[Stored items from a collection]
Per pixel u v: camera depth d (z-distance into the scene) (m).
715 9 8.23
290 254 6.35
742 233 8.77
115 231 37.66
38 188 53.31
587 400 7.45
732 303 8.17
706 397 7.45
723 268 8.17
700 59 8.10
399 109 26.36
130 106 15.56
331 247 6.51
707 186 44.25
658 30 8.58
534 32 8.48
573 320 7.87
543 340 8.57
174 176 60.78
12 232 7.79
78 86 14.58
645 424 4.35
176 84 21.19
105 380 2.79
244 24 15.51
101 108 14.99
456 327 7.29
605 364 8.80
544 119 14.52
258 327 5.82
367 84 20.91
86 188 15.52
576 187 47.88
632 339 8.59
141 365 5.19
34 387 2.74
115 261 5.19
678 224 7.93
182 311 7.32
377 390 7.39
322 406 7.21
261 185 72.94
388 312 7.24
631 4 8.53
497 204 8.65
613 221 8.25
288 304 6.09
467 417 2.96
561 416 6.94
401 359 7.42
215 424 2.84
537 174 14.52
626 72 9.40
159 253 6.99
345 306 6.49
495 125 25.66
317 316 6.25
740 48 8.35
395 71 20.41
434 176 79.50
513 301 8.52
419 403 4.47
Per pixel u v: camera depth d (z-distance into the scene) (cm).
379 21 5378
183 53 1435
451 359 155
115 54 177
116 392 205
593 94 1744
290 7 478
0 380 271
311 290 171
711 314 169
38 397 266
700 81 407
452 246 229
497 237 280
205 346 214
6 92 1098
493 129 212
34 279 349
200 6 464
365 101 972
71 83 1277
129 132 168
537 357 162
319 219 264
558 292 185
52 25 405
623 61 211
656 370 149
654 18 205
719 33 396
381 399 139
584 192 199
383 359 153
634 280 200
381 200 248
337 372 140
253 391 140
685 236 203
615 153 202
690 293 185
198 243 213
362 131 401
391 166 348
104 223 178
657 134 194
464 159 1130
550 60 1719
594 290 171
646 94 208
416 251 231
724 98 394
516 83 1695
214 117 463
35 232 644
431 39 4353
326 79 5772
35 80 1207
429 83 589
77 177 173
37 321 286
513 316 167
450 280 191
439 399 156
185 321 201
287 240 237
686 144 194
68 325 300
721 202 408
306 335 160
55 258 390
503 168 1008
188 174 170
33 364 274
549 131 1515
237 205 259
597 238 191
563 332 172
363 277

Your assignment: The answer is the records above restated word for word from their opening line through the line that holds "379 21 5378", both included, and nothing else.

Expected answer:
Per pixel u v: camera depth d (z-distance into the scene) (m).
715 9 8.23
290 254 6.35
742 233 8.77
115 231 37.66
38 188 53.31
587 400 7.45
732 303 8.17
706 397 7.45
723 268 8.17
700 59 8.10
399 109 26.36
130 106 15.56
331 247 6.51
707 186 44.25
658 30 8.58
534 32 8.48
573 320 7.87
543 340 8.57
174 176 60.78
12 232 7.79
78 86 14.58
645 424 4.35
176 84 21.19
105 380 2.79
244 24 15.51
101 108 14.99
456 327 7.29
605 364 8.80
544 119 14.52
258 327 5.82
367 84 20.91
86 188 15.52
576 187 47.88
632 339 8.59
141 365 5.19
34 387 2.74
115 261 5.19
678 224 7.93
182 311 7.32
377 390 7.39
322 406 7.21
261 185 72.94
388 312 7.24
631 4 8.53
497 204 8.65
613 221 8.25
288 304 6.09
467 417 2.96
561 416 6.94
401 359 7.42
215 424 2.84
537 174 14.52
626 72 9.40
159 253 6.99
345 306 6.49
495 125 25.66
317 316 6.25
740 48 8.35
395 71 20.41
434 176 79.50
513 301 8.52
419 403 4.47
Per pixel u v: camera depth d (z-distance into the scene) (cm).
379 21 5378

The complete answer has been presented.